WORDS store a past, comprehend the present and map a future, but they cannot do that all by themselves. They do flow in accordance with the will of the wordsmith. Bearing that in mind, I uphold the need for the griot to play an active and objective role in storing, presenting and mapping the destiny of a nation.
By Beniah Munengwa
It was the likes of Ousmane Sembene, Chinua Achebe, Stanley Nyamfukudza and Ngugi wa Thiong’o who played pivotal roles in helping the people comprehend through multiple angles, their worlds.
Today calls for such writers to take centre stage and be on the forefront of championing opinion, especially given that a ‘new dawn’ is upon us. But before writers transcend to content, why should I restrain from reminding them — and the readers as well — that it is now that they can be able to raise their concerns so that they can be aligned with the new government’s policy slant?
For too long, the reader and the writer’s plight has always been ignored to the extent that both these aforementioned parties have resigned to fate.
Libraries have been dilapidated, piracy has remained uncurbed and the welfare and rights of a writer have not improved. Local libraries have been in a very sorry state. If they are not empty, then they are filled with obsolete titles. For external books, customs duty for book imports has remained unreasonably high and has affected accessibility of literature. This has had a negative impact on the reading culture.
And to that esteemed writer who has added so much value to the world, would it not be befitting if anyone would make the shout get heard that maybe these selfless beings who bare their souls through print and sound also deserve to be honoured. Or are heroes only those who fought in the liberation struggle and with guns alone and not with pens?
Today, an artist stands with no support, no protection from whatever situation, forever making them a vulnerable player. With no vibrant and sustainable publishing structures, nothing except for impartial and inaccessible quality emerge from writers.
For local artists, with no structural adjustments as is in South Africa, their produce remain locked up in the confines of Zimbabwean boarders and with little remuneration for their efforts. Champion swimmer and Olympic gold medalist Kirsty Coventry was yesterday sworn in as the new Minister of Sport, Arts and Recreation. For many, she is a deserving candidate, but does her love for sport stretch to artistic disciplines such as music, literature and sculpture?
That’s a question that lingers in my artistic mind every day. What makes it worse is the level of intensity now offered to the STEM initiative whilst ignoring the arts side as if it plays no role in nation-building.
There might still be some more years of depending on the aid of the British Council, The German Society, Norwegian aid, among many others, but is that what we yearn for, 38 years after independence?
While the new Cabinet has been mostly welcomed, the euphoria should not mislead anyone into believing that all dirty corners will be cleaned up because the broom is new. There has been a systematic sidelining of the arts at the level of policy framing.
The history of this country’s struggle for independence is clear in showing that art played important roles in smoothening the draining process of the fight for intellectual and physical independence.
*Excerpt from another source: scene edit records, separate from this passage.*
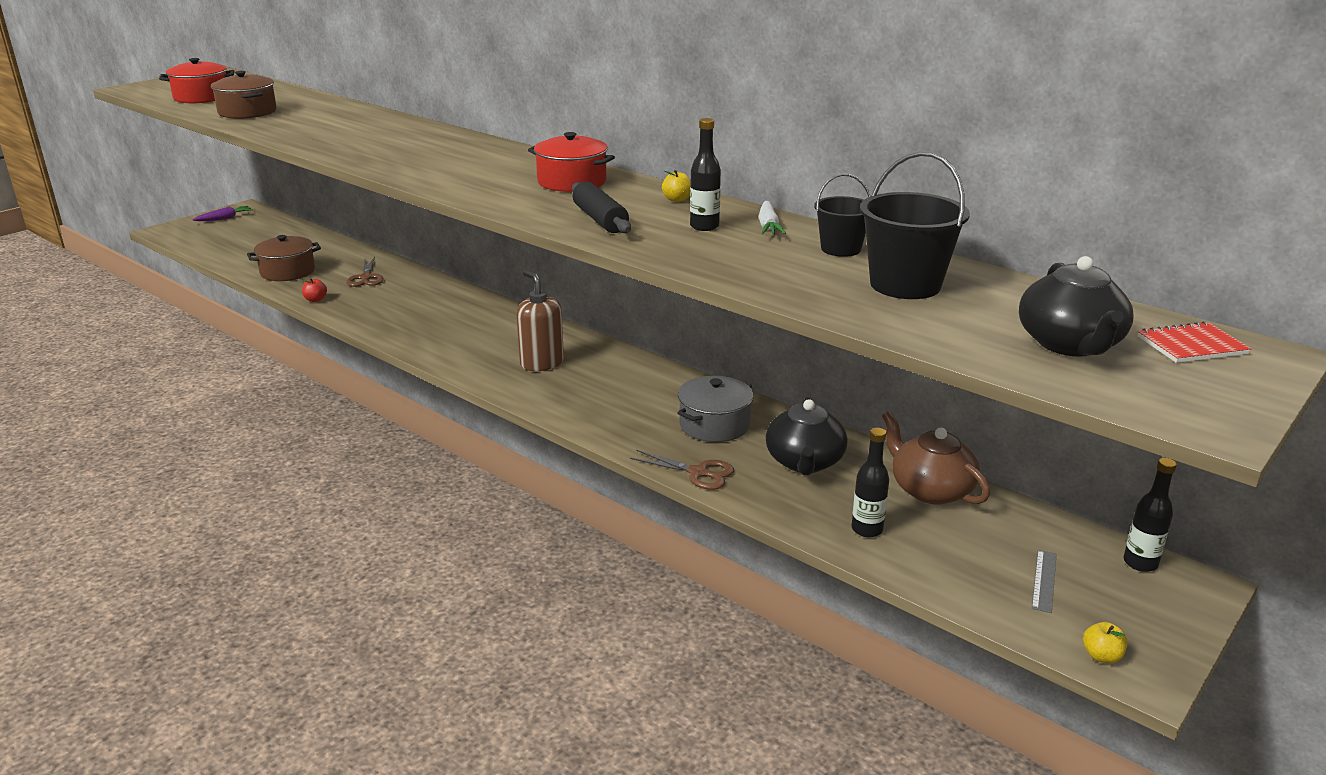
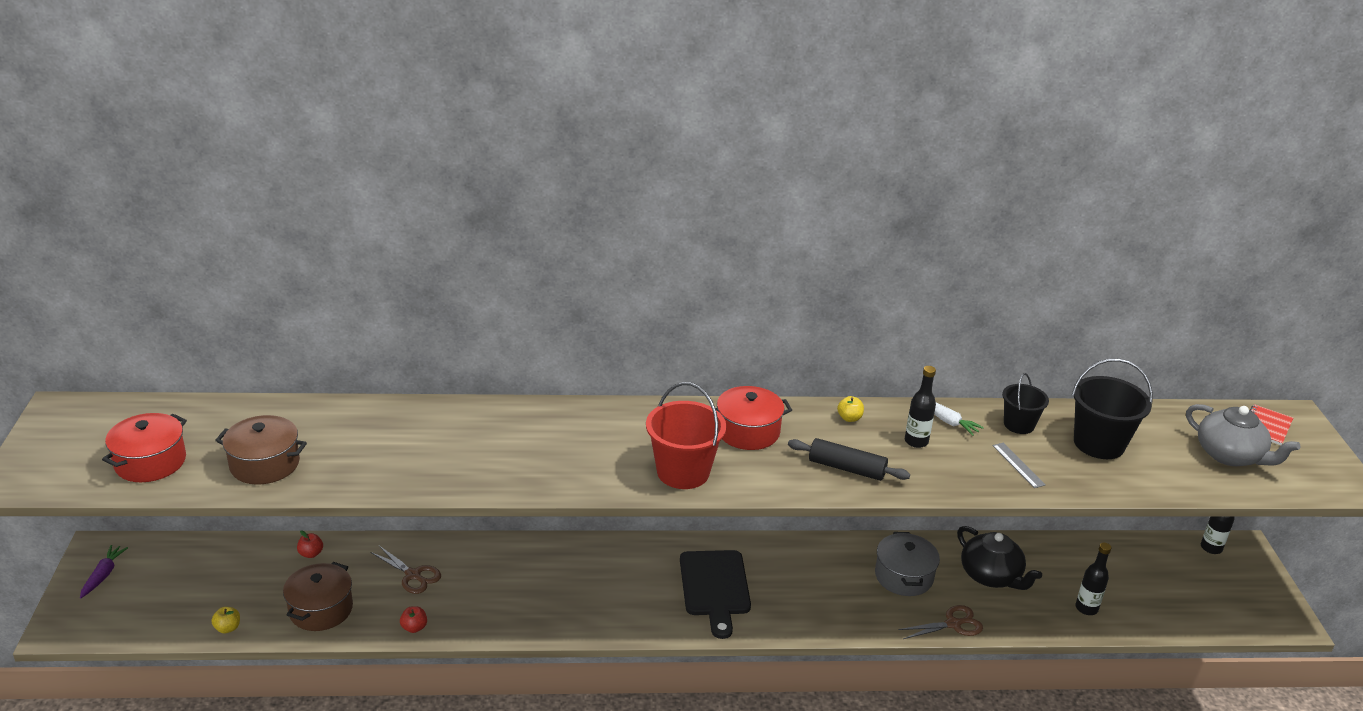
camera: 45 degrees left, 5 degrees up
(334, 248) = (311, 554): none -> red apple
(469, 183) = (683, 472): none -> red bucket
(541, 363) = (714, 587): brown soap dispenser -> black cutting board
(930, 490) = (1073, 556): brown teapot -> none
(1044, 580) = (1194, 589): grey ruler -> grey ruler (1018, 465)
(1070, 344) = (1230, 455): black teapot -> grey teapot
(1101, 656) = (1268, 622): yellow apple -> yellow apple (228, 628)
Today also calls for that adage, especially in the face of perpetual encroachment into the African lanes through Sino, Anglo and American presence in Africa. With an ever present scholarship scheme that turns the African mind into assimilated beings, there is also a need to reawaken the love of Africanness and a preservation of its resources through awakening and empowering art.
Meanwhile, all await the re-emergence of a flourishing Zimbabwe International Book Fair away from its slumber state, a flourishing Literature Festival, a thriving arts industry and a reawakened publishing industry, but will that be achieved if artists and the consumers of their products remain silent?